- **DESCRIPTION OF THE TASK**
Please reproduce the entries that follow without a single difference.

Saved entries:
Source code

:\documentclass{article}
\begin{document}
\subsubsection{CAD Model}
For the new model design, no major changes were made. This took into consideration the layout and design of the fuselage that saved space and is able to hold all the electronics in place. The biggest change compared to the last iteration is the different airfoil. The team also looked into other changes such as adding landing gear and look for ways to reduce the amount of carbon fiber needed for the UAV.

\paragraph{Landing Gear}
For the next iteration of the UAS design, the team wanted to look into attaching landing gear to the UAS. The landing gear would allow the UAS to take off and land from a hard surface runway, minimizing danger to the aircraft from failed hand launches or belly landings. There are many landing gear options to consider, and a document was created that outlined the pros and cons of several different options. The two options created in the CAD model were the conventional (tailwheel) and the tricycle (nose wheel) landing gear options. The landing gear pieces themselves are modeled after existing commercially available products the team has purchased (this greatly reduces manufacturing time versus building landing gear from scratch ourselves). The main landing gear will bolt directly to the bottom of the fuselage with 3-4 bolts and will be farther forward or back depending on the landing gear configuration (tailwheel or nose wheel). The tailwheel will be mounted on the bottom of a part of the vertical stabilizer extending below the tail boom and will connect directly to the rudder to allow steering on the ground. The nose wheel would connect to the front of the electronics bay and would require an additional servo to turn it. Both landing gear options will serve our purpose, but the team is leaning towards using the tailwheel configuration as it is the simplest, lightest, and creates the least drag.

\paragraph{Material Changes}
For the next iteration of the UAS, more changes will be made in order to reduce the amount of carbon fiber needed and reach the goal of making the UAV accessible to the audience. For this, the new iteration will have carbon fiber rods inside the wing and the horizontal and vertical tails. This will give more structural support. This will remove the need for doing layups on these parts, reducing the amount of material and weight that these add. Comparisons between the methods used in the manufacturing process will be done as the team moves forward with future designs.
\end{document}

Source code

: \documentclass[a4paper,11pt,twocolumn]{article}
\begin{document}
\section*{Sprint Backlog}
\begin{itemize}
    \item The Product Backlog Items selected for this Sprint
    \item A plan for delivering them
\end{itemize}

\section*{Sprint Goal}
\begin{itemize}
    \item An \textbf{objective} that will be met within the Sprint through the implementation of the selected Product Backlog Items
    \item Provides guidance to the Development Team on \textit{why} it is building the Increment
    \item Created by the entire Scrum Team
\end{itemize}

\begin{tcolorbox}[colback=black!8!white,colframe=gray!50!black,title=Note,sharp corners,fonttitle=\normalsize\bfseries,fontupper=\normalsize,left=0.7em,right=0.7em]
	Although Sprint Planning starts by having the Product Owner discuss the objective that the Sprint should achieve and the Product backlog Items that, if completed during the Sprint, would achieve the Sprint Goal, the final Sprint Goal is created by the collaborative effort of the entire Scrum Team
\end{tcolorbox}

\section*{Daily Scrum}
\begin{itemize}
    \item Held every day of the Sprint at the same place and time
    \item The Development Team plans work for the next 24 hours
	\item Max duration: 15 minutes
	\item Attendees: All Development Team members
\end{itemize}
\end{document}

- **FINAL ANSWER**
Source code

:\documentclass{article}
\begin{document}
\subsubsection{CAD Model}
For the new model design, no major changes were made. This took into consideration the layout and design of the fuselage that saved space and is able to hold all the electronics in place. The biggest change compared to the last iteration is the different airfoil. The team also looked into other changes such as adding landing gear and look for ways to reduce the amount of carbon fiber needed for the UAV.

\paragraph{Landing Gear}
For the next iteration of the UAS design, the team wanted to look into attaching landing gear to the UAS. The landing gear would allow the UAS to take off and land from a hard surface runway, minimizing danger to the aircraft from failed hand launches or belly landings. There are many landing gear options to consider, and a document was created that outlined the pros and cons of several different options. The two options created in the CAD model were the conventional (tailwheel) and the tricycle (nose wheel) landing gear options. The landing gear pieces themselves are modeled after existing commercially available products the team has purchased (this greatly reduces manufacturing time versus building landing gear from scratch ourselves). The main landing gear will bolt directly to the bottom of the fuselage with 3-4 bolts and will be farther forward or back depending on the landing gear configuration (tailwheel or nose wheel). The tailwheel will be mounted on the bottom of a part of the vertical stabilizer extending below the tail boom and will connect directly to the rudder to allow steering on the ground. The nose wheel would connect to the front of the electronics bay and would require an additional servo to turn it. Both landing gear options will serve our purpose, but the team is leaning towards using the tailwheel configuration as it is the simplest, lightest, and creates the least drag.

\paragraph{Material Changes}
For the next iteration of the UAS, more changes will be made in order to reduce the amount of carbon fiber needed and reach the goal of making the UAV accessible to the audience. For this, the new iteration will have carbon fiber rods inside the wing and the horizontal and vertical tails. This will give more structural support. This will remove the need for doing layups on these parts, reducing the amount of material and weight that these add. Comparisons between the methods used in the manufacturing process will be done as the team moves forward with future designs.
\end{document}

Source code

: \documentclass[a4paper,11pt,twocolumn]{article}
\begin{document}
\section*{Sprint Backlog}
\begin{itemize}
    \item The Product Backlog Items selected for this Sprint
    \item A plan for delivering them
\end{itemize}

\section*{Sprint Goal}
\begin{itemize}
    \item An \textbf{objective} that will be met within the Sprint through the implementation of the selected Product Backlog Items
    \item Provides guidance to the Development Team on \textit{why} it is building the Increment
    \item Created by the entire Scrum Team
\end{itemize}

\begin{tcolorbox}[colback=black!8!white,colframe=gray!50!black,title=Note,sharp corners,fonttitle=\normalsize\bfseries,fontupper=\normalsize,left=0.7em,right=0.7em]
	Although Sprint Planning starts by having the Product Owner discuss the objective that the Sprint should achieve and the Product backlog Items that, if completed during the Sprint, would achieve the Sprint Goal, the final Sprint Goal is created by the collaborative effort of the entire Scrum Team
\end{tcolorbox}

\section*{Daily Scrum}
\begin{itemize}
    \item Held every day of the Sprint at the same place and time
    \item The Development Team plans work for the next 24 hours
	\item Max duration: 15 minutes
	\item Attendees: All Development Team members
\end{itemize}
\end{document}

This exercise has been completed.